Families of means attain a social standing above that of their less fortunate townsmen, but there is no sharp stratification of the community into noble and serf, such as was coming into vogue along many parts of the coast at the time of the Spanish conquest, neither has slavery ever gained a foothold with this people. The wealthy often loan rice to the poor, and exact usury of about fifty per cent. Payment is made in service during the period of planting and harvesting, so that the labor problem is, to a large extent, solved for the land-holders. However, they customarily join the workers in the fields and take their share in all kinds of labor.
The concubines, known as pota (cf. p. 283), are deprived of certain rights, and they are held somewhat in contempt by the other women, but they are in no sense slaves. They may possess property, and their children may become leaders in Tinguian society.
The only group which is sharply separated from the mass is composed of the mediums, and they are distinctive only during the ceremonial periods. At other times they are treated in all respects as other members of the community.
On three occasions the writer has found men dressing like women, doing women’s work, and spending their time with members of that sex. Information concerning these individuals has always come by accident, the people seeming to be exceedingly reticent to talk about them. In Plate XXXVI is shown a man in woman’s dress, who has become an expert potter. The explanation given for the disavowal of his sex is that he donned women’s clothes during the Spanish regime to escape road work, and has since then retained their garb. Equally unsatisfactory and unlikely reasons were advanced for the other cases mentioned.
It should be noted that similar individuals have been described from Zambales, Panay, from the Subanun of Mindanao, and from Borneo. [169] It has been suggested, with considerable probability, that at least a part of these are hermaphrodites, but in Borneo, where they act as priests, Roth states that they are unsexed before assuming their roles.
Laws.—Law, government, and custom are synonymous. Whatever the ancestors did is right, and hence has religious sanction. The lakay and his advisors will give their decisions according to the decrees of the past, if that is possible, but when precedent is lacking, they will deliberate and decide on a course. The following may be taken as typical of the laws or customs which regulate the actions of the people, within a group, toward one another.

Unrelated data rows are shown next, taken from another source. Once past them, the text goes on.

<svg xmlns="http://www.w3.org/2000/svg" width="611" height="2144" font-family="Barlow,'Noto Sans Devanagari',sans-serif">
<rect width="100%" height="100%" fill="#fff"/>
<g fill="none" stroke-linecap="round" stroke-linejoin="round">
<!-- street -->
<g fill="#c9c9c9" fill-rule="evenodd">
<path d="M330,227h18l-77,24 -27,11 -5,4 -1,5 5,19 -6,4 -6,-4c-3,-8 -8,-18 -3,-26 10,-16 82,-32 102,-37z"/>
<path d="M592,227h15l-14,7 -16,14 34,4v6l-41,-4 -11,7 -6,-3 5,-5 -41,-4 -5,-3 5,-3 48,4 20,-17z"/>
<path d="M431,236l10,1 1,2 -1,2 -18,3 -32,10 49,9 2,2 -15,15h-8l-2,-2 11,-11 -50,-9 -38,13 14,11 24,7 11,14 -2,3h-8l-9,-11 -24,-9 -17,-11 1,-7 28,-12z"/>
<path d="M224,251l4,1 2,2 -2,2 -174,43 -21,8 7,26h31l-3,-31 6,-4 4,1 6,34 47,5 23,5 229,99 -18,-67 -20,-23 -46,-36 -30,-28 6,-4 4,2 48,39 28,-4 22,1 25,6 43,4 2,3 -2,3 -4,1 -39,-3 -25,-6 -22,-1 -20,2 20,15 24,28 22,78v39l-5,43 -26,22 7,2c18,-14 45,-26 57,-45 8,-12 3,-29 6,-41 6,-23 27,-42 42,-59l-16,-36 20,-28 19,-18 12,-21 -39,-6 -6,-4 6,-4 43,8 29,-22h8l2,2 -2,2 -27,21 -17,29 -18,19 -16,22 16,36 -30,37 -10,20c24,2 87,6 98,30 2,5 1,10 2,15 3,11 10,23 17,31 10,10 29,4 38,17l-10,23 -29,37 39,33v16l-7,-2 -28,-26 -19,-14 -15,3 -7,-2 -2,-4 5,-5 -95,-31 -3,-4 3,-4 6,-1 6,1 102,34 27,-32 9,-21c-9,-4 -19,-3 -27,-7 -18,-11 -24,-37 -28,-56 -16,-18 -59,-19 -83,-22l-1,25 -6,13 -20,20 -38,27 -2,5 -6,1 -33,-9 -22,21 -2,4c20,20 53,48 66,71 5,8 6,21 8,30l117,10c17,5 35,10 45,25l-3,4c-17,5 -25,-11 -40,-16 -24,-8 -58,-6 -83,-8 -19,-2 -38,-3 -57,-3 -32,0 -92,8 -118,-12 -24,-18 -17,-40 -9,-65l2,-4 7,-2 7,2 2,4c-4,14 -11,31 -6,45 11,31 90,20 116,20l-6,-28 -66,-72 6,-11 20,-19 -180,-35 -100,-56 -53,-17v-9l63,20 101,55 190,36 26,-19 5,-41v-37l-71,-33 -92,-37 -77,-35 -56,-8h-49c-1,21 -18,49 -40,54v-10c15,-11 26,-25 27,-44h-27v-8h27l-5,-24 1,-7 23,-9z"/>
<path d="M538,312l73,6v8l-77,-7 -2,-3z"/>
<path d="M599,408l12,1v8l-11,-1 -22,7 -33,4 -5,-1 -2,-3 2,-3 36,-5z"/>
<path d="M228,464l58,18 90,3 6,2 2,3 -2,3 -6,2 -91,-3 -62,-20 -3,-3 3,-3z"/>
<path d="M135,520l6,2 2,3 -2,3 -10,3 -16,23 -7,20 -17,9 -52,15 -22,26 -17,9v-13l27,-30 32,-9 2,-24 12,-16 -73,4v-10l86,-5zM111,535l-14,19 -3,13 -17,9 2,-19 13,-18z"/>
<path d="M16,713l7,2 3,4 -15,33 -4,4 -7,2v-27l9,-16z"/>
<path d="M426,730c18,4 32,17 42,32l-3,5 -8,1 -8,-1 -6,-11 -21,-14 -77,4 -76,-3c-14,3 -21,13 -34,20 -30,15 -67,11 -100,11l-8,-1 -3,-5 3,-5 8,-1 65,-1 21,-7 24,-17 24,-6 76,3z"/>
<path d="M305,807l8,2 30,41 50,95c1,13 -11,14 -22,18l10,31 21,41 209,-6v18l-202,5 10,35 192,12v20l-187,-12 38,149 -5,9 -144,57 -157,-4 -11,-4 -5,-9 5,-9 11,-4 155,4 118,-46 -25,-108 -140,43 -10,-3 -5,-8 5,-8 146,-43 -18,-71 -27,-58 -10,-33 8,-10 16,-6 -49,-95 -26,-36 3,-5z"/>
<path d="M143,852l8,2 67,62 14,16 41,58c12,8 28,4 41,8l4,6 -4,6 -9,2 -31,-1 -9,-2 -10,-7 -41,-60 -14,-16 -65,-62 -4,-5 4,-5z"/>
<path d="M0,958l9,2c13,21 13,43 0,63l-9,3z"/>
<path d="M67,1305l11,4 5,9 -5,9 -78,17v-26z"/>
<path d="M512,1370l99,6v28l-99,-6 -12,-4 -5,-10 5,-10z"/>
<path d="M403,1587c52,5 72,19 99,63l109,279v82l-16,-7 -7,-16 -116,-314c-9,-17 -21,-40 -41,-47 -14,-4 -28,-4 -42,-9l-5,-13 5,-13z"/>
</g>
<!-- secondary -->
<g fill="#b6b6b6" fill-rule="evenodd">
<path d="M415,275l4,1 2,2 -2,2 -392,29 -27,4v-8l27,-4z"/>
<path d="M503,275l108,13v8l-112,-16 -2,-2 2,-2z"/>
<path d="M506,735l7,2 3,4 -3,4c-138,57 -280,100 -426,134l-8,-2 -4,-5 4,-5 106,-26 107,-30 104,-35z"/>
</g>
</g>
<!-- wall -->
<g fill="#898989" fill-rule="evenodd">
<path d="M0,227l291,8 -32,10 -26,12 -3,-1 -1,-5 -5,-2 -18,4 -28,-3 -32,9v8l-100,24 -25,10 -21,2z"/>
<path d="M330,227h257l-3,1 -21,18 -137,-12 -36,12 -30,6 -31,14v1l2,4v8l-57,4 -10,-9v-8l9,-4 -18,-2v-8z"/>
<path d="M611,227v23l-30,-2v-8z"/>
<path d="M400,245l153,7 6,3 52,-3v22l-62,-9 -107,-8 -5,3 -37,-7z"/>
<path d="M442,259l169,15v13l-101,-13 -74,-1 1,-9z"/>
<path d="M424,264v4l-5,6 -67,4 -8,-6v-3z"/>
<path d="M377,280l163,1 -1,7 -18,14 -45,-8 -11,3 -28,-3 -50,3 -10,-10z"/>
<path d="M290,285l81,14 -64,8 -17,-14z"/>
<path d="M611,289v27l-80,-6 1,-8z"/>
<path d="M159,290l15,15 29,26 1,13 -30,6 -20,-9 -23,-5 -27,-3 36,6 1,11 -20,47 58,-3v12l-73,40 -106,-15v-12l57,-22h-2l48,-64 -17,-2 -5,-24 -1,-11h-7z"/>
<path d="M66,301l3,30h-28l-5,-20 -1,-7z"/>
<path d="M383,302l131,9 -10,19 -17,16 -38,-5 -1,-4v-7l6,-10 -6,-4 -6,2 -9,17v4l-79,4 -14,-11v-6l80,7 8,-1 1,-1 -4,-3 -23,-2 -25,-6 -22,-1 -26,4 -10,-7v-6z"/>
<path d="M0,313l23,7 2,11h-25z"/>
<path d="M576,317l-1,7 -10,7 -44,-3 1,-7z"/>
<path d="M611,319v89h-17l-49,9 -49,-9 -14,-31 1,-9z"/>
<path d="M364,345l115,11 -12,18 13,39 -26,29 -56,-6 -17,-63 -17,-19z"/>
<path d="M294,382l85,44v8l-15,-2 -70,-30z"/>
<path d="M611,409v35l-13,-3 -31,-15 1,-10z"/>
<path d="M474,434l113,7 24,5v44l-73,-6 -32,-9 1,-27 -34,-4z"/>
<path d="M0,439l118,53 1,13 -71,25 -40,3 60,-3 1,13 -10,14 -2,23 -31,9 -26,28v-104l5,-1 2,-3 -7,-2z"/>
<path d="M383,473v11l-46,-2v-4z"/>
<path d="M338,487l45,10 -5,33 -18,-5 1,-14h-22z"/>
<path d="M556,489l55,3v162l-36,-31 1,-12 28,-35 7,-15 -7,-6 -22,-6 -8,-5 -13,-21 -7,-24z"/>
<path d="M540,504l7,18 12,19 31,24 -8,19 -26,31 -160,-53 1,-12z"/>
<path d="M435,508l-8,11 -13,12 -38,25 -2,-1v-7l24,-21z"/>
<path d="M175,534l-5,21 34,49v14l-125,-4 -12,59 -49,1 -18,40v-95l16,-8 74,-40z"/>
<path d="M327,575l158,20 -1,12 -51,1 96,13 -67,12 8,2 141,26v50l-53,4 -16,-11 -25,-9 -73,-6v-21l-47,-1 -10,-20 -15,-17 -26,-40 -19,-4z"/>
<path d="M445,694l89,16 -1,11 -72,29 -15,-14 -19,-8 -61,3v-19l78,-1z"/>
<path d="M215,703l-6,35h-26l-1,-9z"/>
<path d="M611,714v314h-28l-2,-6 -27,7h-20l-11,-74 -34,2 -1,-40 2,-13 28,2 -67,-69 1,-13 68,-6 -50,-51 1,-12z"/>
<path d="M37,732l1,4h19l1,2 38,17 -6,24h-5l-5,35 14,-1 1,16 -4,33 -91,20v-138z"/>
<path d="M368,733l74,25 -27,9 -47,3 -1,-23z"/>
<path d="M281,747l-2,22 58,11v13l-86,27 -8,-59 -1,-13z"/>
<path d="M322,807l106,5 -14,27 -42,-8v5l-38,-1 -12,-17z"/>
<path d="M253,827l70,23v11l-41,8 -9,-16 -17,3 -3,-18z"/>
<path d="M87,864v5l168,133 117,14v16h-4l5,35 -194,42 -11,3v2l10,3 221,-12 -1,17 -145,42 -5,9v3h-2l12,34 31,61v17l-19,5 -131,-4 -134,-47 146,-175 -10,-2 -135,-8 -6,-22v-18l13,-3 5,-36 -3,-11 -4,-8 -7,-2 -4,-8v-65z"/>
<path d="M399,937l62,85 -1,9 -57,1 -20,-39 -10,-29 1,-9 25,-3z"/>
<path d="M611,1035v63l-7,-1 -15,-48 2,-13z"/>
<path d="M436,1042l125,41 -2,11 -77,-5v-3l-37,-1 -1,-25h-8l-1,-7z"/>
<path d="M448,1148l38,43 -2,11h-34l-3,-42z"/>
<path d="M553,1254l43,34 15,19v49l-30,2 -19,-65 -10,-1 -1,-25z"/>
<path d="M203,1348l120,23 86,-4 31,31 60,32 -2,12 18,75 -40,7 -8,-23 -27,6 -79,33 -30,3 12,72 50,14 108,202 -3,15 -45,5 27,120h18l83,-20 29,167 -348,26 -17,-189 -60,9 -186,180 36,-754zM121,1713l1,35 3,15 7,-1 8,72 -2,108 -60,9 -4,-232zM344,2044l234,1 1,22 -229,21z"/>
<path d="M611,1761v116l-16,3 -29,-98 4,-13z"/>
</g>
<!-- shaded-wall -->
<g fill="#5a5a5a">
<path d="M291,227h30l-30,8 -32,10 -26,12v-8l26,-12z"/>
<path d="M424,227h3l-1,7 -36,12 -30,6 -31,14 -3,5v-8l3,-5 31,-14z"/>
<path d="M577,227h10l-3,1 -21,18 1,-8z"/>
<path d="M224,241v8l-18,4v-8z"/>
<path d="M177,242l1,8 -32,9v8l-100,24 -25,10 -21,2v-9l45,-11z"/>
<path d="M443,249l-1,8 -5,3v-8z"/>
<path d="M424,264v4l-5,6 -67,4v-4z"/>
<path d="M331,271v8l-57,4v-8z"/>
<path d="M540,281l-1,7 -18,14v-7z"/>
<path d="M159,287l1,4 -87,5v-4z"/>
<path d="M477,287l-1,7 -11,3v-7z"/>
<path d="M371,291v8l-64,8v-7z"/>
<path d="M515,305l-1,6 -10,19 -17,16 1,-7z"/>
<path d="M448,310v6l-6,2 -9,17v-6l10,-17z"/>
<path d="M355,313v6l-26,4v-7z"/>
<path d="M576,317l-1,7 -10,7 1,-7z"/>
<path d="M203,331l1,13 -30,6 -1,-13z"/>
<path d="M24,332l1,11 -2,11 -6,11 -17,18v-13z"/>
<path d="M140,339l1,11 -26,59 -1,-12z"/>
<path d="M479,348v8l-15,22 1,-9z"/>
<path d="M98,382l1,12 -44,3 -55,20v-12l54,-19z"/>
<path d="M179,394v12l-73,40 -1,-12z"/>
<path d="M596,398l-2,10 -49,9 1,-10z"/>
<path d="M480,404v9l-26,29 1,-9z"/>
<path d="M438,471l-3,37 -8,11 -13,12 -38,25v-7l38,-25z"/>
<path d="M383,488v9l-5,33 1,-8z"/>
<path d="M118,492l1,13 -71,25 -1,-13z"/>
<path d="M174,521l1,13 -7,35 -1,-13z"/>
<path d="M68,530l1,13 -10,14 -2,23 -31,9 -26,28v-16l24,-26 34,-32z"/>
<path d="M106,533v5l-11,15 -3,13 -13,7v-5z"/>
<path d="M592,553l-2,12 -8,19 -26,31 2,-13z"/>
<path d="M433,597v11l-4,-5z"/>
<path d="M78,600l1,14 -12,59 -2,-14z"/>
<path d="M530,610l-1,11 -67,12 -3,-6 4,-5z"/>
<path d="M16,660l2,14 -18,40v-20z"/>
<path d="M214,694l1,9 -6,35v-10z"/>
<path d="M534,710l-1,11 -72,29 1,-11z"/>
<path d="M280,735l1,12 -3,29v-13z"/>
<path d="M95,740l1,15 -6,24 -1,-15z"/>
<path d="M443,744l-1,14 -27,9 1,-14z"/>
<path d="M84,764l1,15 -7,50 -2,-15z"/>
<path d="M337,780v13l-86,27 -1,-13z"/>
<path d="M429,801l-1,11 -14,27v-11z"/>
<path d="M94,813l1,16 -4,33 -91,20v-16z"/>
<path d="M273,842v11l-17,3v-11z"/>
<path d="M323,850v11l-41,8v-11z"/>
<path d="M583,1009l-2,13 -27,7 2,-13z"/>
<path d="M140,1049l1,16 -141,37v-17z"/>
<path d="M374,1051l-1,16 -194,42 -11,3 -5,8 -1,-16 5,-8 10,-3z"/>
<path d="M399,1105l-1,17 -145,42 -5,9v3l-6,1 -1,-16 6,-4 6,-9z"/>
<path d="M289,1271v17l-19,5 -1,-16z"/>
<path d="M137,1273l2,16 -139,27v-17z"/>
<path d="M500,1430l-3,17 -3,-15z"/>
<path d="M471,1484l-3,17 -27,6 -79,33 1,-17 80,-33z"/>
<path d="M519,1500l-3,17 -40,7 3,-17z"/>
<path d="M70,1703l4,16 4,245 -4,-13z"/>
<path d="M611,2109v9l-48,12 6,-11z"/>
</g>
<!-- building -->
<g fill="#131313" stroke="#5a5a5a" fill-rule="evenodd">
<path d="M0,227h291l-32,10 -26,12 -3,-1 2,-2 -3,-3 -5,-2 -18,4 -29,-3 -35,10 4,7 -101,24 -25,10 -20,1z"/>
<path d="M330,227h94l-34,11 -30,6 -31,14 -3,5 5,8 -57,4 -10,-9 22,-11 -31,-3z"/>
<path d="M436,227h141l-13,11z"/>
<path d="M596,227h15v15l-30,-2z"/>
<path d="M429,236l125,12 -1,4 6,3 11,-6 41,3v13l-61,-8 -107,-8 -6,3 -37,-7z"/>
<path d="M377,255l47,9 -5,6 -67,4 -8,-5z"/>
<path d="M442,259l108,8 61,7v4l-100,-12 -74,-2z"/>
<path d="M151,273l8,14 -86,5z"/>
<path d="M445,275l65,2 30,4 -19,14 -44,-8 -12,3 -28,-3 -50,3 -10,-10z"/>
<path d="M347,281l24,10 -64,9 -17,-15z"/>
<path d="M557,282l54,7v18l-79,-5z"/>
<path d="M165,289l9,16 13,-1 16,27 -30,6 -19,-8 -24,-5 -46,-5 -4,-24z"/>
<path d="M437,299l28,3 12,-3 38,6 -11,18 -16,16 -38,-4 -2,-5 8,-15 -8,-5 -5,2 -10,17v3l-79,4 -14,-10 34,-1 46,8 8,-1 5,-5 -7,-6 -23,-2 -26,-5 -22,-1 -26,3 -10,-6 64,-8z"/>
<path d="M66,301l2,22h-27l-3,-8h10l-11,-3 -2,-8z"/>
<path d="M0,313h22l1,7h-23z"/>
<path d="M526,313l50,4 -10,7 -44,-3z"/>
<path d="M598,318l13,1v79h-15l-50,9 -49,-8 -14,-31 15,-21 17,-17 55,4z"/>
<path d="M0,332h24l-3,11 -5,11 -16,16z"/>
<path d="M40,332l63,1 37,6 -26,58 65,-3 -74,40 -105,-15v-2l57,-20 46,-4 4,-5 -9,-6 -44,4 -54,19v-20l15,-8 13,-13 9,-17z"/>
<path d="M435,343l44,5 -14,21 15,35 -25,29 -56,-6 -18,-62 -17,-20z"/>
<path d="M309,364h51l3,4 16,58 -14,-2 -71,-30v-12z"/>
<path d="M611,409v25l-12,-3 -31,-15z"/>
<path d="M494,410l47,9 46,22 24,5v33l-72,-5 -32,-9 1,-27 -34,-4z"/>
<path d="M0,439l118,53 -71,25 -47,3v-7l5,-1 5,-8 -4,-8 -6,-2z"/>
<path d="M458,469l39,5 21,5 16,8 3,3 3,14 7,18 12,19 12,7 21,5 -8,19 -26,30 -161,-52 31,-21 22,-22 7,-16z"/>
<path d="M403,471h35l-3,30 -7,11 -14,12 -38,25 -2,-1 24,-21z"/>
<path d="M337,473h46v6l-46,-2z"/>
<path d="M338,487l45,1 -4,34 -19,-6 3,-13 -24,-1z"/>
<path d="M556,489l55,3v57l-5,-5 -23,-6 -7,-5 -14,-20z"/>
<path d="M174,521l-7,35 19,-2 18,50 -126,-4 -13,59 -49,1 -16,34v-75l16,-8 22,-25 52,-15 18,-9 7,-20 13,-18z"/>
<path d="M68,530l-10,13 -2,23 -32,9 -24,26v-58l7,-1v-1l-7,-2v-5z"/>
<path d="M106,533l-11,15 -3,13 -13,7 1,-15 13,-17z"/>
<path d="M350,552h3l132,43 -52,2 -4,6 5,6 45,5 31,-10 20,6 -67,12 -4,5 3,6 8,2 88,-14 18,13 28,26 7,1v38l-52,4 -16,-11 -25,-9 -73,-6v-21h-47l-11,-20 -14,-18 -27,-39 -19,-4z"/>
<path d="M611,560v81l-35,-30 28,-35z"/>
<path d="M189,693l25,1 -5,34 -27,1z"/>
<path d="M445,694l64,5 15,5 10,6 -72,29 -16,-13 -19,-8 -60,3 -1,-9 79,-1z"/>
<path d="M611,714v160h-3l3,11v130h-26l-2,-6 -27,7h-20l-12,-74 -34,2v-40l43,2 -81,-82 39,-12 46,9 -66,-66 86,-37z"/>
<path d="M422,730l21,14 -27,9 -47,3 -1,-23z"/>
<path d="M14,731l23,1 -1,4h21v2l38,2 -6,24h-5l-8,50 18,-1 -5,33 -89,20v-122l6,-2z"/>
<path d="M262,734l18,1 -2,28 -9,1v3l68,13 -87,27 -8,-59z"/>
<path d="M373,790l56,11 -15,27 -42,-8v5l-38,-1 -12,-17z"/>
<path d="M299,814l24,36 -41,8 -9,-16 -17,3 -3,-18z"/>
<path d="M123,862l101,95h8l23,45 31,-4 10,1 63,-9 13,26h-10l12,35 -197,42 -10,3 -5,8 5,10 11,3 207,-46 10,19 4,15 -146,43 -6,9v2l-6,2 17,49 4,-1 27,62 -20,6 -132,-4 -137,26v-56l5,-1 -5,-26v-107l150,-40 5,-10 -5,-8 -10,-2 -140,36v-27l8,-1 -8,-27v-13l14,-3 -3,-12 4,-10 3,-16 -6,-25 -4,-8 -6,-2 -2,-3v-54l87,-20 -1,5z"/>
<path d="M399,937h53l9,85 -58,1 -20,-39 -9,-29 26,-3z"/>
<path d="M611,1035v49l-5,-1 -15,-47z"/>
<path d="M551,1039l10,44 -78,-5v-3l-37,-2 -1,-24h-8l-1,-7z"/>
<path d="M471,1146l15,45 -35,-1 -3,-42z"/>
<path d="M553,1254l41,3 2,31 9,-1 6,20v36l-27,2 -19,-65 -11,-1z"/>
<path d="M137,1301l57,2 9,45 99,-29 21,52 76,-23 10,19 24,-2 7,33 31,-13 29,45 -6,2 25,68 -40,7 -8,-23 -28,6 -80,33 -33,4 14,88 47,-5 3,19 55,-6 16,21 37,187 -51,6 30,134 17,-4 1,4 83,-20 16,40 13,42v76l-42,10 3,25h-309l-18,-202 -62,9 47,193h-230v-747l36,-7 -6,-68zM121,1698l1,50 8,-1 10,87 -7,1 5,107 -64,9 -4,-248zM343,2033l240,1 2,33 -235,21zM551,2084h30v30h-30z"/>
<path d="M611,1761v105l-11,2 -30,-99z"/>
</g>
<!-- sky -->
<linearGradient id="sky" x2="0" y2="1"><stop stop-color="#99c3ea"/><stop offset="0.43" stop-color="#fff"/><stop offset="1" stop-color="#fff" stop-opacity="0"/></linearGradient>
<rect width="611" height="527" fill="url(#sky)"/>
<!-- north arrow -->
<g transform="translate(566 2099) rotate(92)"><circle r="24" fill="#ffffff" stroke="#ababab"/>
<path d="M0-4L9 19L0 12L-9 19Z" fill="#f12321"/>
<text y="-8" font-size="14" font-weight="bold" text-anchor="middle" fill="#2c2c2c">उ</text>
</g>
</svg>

Rules governing the family.—A man may have only one wife, but he may keep concubines. If the wife’s relatives suspect that a mistress is causing the husband’s affections to wane, they may hold the Nagkakalonan or “trial of affection” (cf. p. 282), and if their charges are sustained, the husband must pay them a considerable amount, and, in addition, stand all the expenses of the gathering. If it is shown that they are not justified in their suspicions, the expense falls on the accusers.